Das Abendland marschiert: Praktische Klarstellungen zur Logik empörter Heimatliebe aus verschiedenen europäischen Kapitalstandorten

Ferner steuern wir in mehrern Artikeln einen Vergleich mit ähnlich liebenswürdigen, ähnlich zählebigen und ähnlich populären politischen Gesinnungen bei, die im europäischen Abendland zu Hause sind. Die nationale Abgrenzung eines nationalen ‚Wir‘ von den ‚anderen‘, die grundsätzlich stören und nicht ‚dazu‘ gehören, gehört auch und gerade zu einem ‚Europa ohne Grenzen‘ offensichtlich unausrottbar dazu. Die kritische Würdigung von Pegida, Österreichs Freiheitlicher Partei, Italiens „Grillini“, dem MoVimento 5 Stelle, und der runderneuerten Lega erläutert das gelebte politische Weltbild national gesonnener Bürger: Deren Anpassungsbereitschaft an ihre wenig zufriedenstellenden Verhältnisse geht einher mit der Deutung aller Lebensverhältnisse als Chance und Anrecht, auf das der einheimische Bürger einen Anspruch hat, andere aber nicht.

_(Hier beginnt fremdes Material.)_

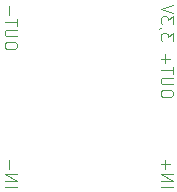
<source format=gbr>
%TF.GenerationSoftware,KiCad,Pcbnew,9.0.6*%
%TF.CreationDate,2025-12-01T16:28:18+01:00*%
%TF.ProjectId,Wavin-AHC-9000-mqtt,57617669-6e2d-4414-9843-2d393030302d,rev?*%
%TF.SameCoordinates,Original*%
%TF.FileFunction,Legend,Bot*%
%TF.FilePolarity,Positive*%
%FSLAX46Y46*%
G04 Gerber Fmt 4.6, Leading zero omitted, Abs format (unit mm)*
G04 Created by KiCad (PCBNEW 9.0.6) date 2025-12-01 16:28:18*
%MOMM*%
%LPD*%
G01*
G04 APERTURE LIST*
%ADD10C,0.100000*%
G04 APERTURE END LIST*
D10*
X146037580Y-121968115D02*
X147037580Y-121968115D01*
X146037580Y-121491925D02*
X147037580Y-121491925D01*
X147037580Y-121491925D02*
X146037580Y-120920497D01*
X146037580Y-120920497D02*
X147037580Y-120920497D01*
X146418533Y-120444306D02*
X146418533Y-119682402D01*
X146037580Y-120063354D02*
X146799485Y-120063354D01*
X132829580Y-121968115D02*
X133829580Y-121968115D01*
X132829580Y-121491925D02*
X133829580Y-121491925D01*
X133829580Y-121491925D02*
X132829580Y-120920497D01*
X132829580Y-120920497D02*
X133829580Y-120920497D01*
X133210533Y-120444306D02*
X133210533Y-119682402D01*
X133829580Y-110093639D02*
X133829580Y-109903163D01*
X133829580Y-109903163D02*
X133781961Y-109807925D01*
X133781961Y-109807925D02*
X133686723Y-109712687D01*
X133686723Y-109712687D02*
X133496247Y-109665068D01*
X133496247Y-109665068D02*
X133162914Y-109665068D01*
X133162914Y-109665068D02*
X132972438Y-109712687D01*
X132972438Y-109712687D02*
X132877200Y-109807925D01*
X132877200Y-109807925D02*
X132829580Y-109903163D01*
X132829580Y-109903163D02*
X132829580Y-110093639D01*
X132829580Y-110093639D02*
X132877200Y-110188877D01*
X132877200Y-110188877D02*
X132972438Y-110284115D01*
X132972438Y-110284115D02*
X133162914Y-110331734D01*
X133162914Y-110331734D02*
X133496247Y-110331734D01*
X133496247Y-110331734D02*
X133686723Y-110284115D01*
X133686723Y-110284115D02*
X133781961Y-110188877D01*
X133781961Y-110188877D02*
X133829580Y-110093639D01*
X133829580Y-109236496D02*
X133020057Y-109236496D01*
X133020057Y-109236496D02*
X132924819Y-109188877D01*
X132924819Y-109188877D02*
X132877200Y-109141258D01*
X132877200Y-109141258D02*
X132829580Y-109046020D01*
X132829580Y-109046020D02*
X132829580Y-108855544D01*
X132829580Y-108855544D02*
X132877200Y-108760306D01*
X132877200Y-108760306D02*
X132924819Y-108712687D01*
X132924819Y-108712687D02*
X133020057Y-108665068D01*
X133020057Y-108665068D02*
X133829580Y-108665068D01*
X133829580Y-108331734D02*
X133829580Y-107760306D01*
X132829580Y-108046020D02*
X133829580Y-108046020D01*
X133210533Y-107426972D02*
X133210533Y-106665068D01*
X147037580Y-114157639D02*
X147037580Y-113967163D01*
X147037580Y-113967163D02*
X146989961Y-113871925D01*
X146989961Y-113871925D02*
X146894723Y-113776687D01*
X146894723Y-113776687D02*
X146704247Y-113729068D01*
X146704247Y-113729068D02*
X146370914Y-113729068D01*
X146370914Y-113729068D02*
X146180438Y-113776687D01*
X146180438Y-113776687D02*
X146085200Y-113871925D01*
X146085200Y-113871925D02*
X146037580Y-113967163D01*
X146037580Y-113967163D02*
X146037580Y-114157639D01*
X146037580Y-114157639D02*
X146085200Y-114252877D01*
X146085200Y-114252877D02*
X146180438Y-114348115D01*
X146180438Y-114348115D02*
X146370914Y-114395734D01*
X146370914Y-114395734D02*
X146704247Y-114395734D01*
X146704247Y-114395734D02*
X146894723Y-114348115D01*
X146894723Y-114348115D02*
X146989961Y-114252877D01*
X146989961Y-114252877D02*
X147037580Y-114157639D01*
X147037580Y-113300496D02*
X146228057Y-113300496D01*
X146228057Y-113300496D02*
X146132819Y-113252877D01*
X146132819Y-113252877D02*
X146085200Y-113205258D01*
X146085200Y-113205258D02*
X146037580Y-113110020D01*
X146037580Y-113110020D02*
X146037580Y-112919544D01*
X146037580Y-112919544D02*
X146085200Y-112824306D01*
X146085200Y-112824306D02*
X146132819Y-112776687D01*
X146132819Y-112776687D02*
X146228057Y-112729068D01*
X146228057Y-112729068D02*
X147037580Y-112729068D01*
X147037580Y-112395734D02*
X147037580Y-111824306D01*
X146037580Y-112110020D02*
X147037580Y-112110020D01*
X146418533Y-111490972D02*
X146418533Y-110729068D01*
X146037580Y-111110020D02*
X146799485Y-111110020D01*
X147037580Y-109586210D02*
X147037580Y-108967163D01*
X147037580Y-108967163D02*
X146656628Y-109300496D01*
X146656628Y-109300496D02*
X146656628Y-109157639D01*
X146656628Y-109157639D02*
X146609009Y-109062401D01*
X146609009Y-109062401D02*
X146561390Y-109014782D01*
X146561390Y-109014782D02*
X146466152Y-108967163D01*
X146466152Y-108967163D02*
X146228057Y-108967163D01*
X146228057Y-108967163D02*
X146132819Y-109014782D01*
X146132819Y-109014782D02*
X146085200Y-109062401D01*
X146085200Y-109062401D02*
X146037580Y-109157639D01*
X146037580Y-109157639D02*
X146037580Y-109443353D01*
X146037580Y-109443353D02*
X146085200Y-109538591D01*
X146085200Y-109538591D02*
X146132819Y-109586210D01*
X146085200Y-108490972D02*
X146037580Y-108490972D01*
X146037580Y-108490972D02*
X145942342Y-108538591D01*
X145942342Y-108538591D02*
X145894723Y-108586210D01*
X147037580Y-108157639D02*
X147037580Y-107538592D01*
X147037580Y-107538592D02*
X146656628Y-107871925D01*
X146656628Y-107871925D02*
X146656628Y-107729068D01*
X146656628Y-107729068D02*
X146609009Y-107633830D01*
X146609009Y-107633830D02*
X146561390Y-107586211D01*
X146561390Y-107586211D02*
X146466152Y-107538592D01*
X146466152Y-107538592D02*
X146228057Y-107538592D01*
X146228057Y-107538592D02*
X146132819Y-107586211D01*
X146132819Y-107586211D02*
X146085200Y-107633830D01*
X146085200Y-107633830D02*
X146037580Y-107729068D01*
X146037580Y-107729068D02*
X146037580Y-108014782D01*
X146037580Y-108014782D02*
X146085200Y-108110020D01*
X146085200Y-108110020D02*
X146132819Y-108157639D01*
X147037580Y-107252877D02*
X146037580Y-106919544D01*
X146037580Y-106919544D02*
X147037580Y-106586211D01*
M02*

</source>
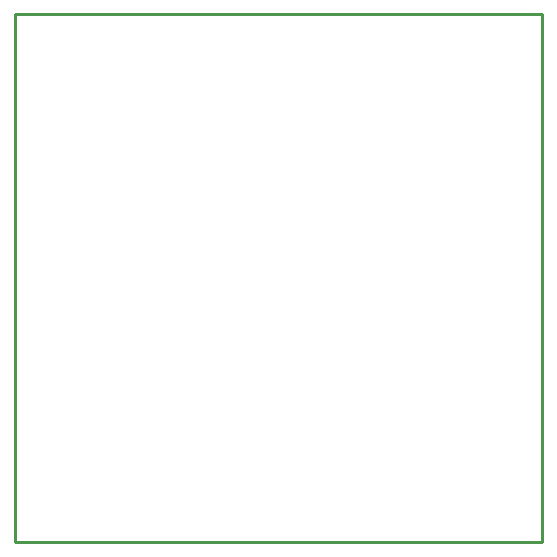
<source format=gm1>
%FSLAX25Y25*%
%MOIN*%
G70*
G01*
G75*
G04 Layer_Color=16711935*
%ADD10C,0.01000*%
%ADD11C,0.01200*%
%ADD12O,0.01181X0.06890*%
%ADD13O,0.06890X0.01181*%
%ADD14R,0.09449X0.07874*%
%ADD15R,0.03543X0.03740*%
%ADD16R,0.06000X0.18000*%
%ADD17R,0.18000X0.04000*%
%ADD18R,0.10000X0.08248*%
%ADD19R,0.06000X0.08000*%
%ADD20R,0.08000X0.06000*%
%ADD21R,0.06000X0.08500*%
%ADD22R,0.08500X0.06000*%
%ADD23R,0.18000X0.06000*%
%ADD24R,0.10000X0.08500*%
%ADD25R,0.07500X0.12000*%
%ADD26R,0.05906X0.05906*%
%ADD27R,0.05906X0.05906*%
%ADD28C,0.02400*%
%ADD29C,0.04500*%
%ADD30C,0.02000*%
%ADD31R,0.03740X0.03543*%
%ADD32R,0.05118X0.03543*%
%ADD33R,0.03543X0.05118*%
%ADD34R,0.04654X0.02962*%
%ADD35R,0.04962X0.04654*%
%ADD36R,0.18724X0.06000*%
%ADD37R,0.06000X0.18500*%
%ADD38C,0.02362*%
%ADD39C,0.00787*%
%ADD40O,0.01781X0.07490*%
%ADD41O,0.07490X0.01781*%
%ADD42R,0.10049X0.08474*%
%ADD43R,0.04143X0.04340*%
%ADD44R,0.06506X0.06506*%
%ADD45R,0.06506X0.06506*%
%ADD46C,0.03000*%
%ADD47C,0.05100*%
%ADD48R,0.04340X0.04143*%
%ADD49R,0.05718X0.04143*%
%ADD50R,0.04143X0.05718*%
D10*
X175777Y174447D02*
Y176000D01*
X174223D02*
X175777D01*
X0Y0D02*
Y176000D01*
Y0D02*
X2224D01*
X175777D01*
Y174447D01*
X0Y176000D02*
X174223D01*
M02*

</source>
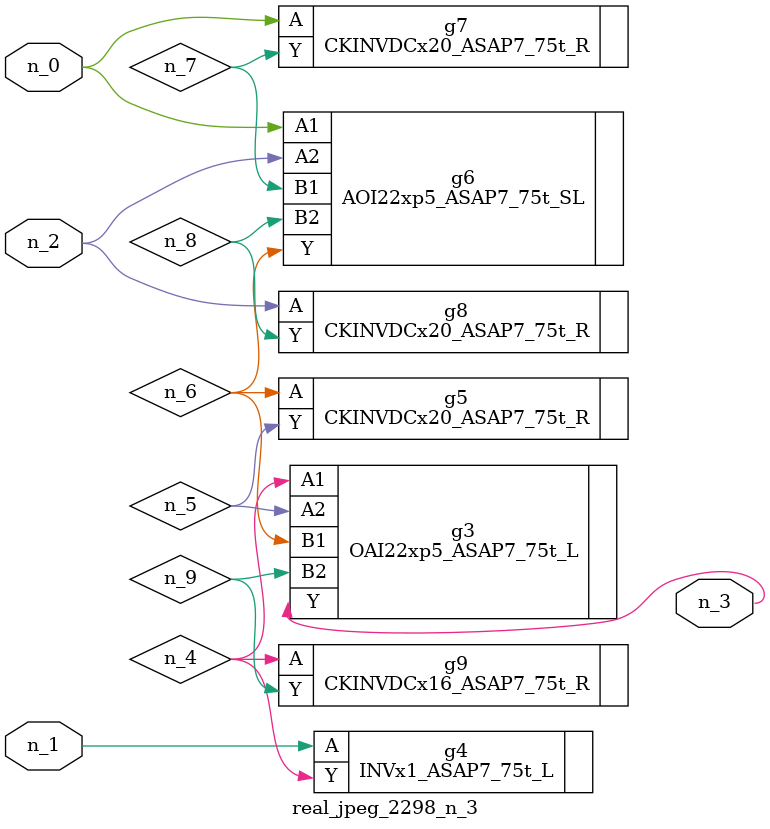
<source format=v>
module real_jpeg_2298_n_3 (n_1, n_0, n_2, n_3);

input n_1;
input n_0;
input n_2;

output n_3;

wire n_5;
wire n_8;
wire n_4;
wire n_6;
wire n_7;
wire n_9;

AOI22xp5_ASAP7_75t_SL g6 ( 
.A1(n_0),
.A2(n_2),
.B1(n_7),
.B2(n_8),
.Y(n_6)
);

CKINVDCx20_ASAP7_75t_R g7 ( 
.A(n_0),
.Y(n_7)
);

INVx1_ASAP7_75t_L g4 ( 
.A(n_1),
.Y(n_4)
);

CKINVDCx20_ASAP7_75t_R g8 ( 
.A(n_2),
.Y(n_8)
);

OAI22xp5_ASAP7_75t_L g3 ( 
.A1(n_4),
.A2(n_5),
.B1(n_6),
.B2(n_9),
.Y(n_3)
);

CKINVDCx16_ASAP7_75t_R g9 ( 
.A(n_4),
.Y(n_9)
);

CKINVDCx20_ASAP7_75t_R g5 ( 
.A(n_6),
.Y(n_5)
);


endmodule
</source>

Erziehungsdiktatur in Thailand: Das Militär richtet sich sein Volk zurecht

Um den Streit, wer das eigentliche Volk ist, geht es auch in Thailand. den Streit nämlich zwischen einer kopfstarken Minderheit, die ökonomisch und politisch maßgebend war und sich als eigentliches Staatsvolk aufgeführt hat, und einer Mehrheit von Underdogs, die von einem ziemlich radikalen reichen Reformpolitiker für Staat und Wirtschaft anders als zuvor in Anspruch genommen und mit einem Rechtsbewusstsein als gleichberechtigte Thai-Bürger versorgt worden sind und prompt dessen Partei mehrfach an die Regierung gewählt haben. Das hat erst einmal das Etablishment mithilfe des Militärs unterbunden; das übt jetzt nach eigener Auffassung eine Art Erziehungsdiktatur für die falsch politisierten Massen aus.

Außerdem in diesem Heft: Antworten auf die Frage, welche Erfolge Die Linke in Deutschland zu verzeichnen hat; an welcher Front aktuell der Klassenkampf im Lande tobt; und was regierende europäische Patrioten an toten Satirikern gut finden.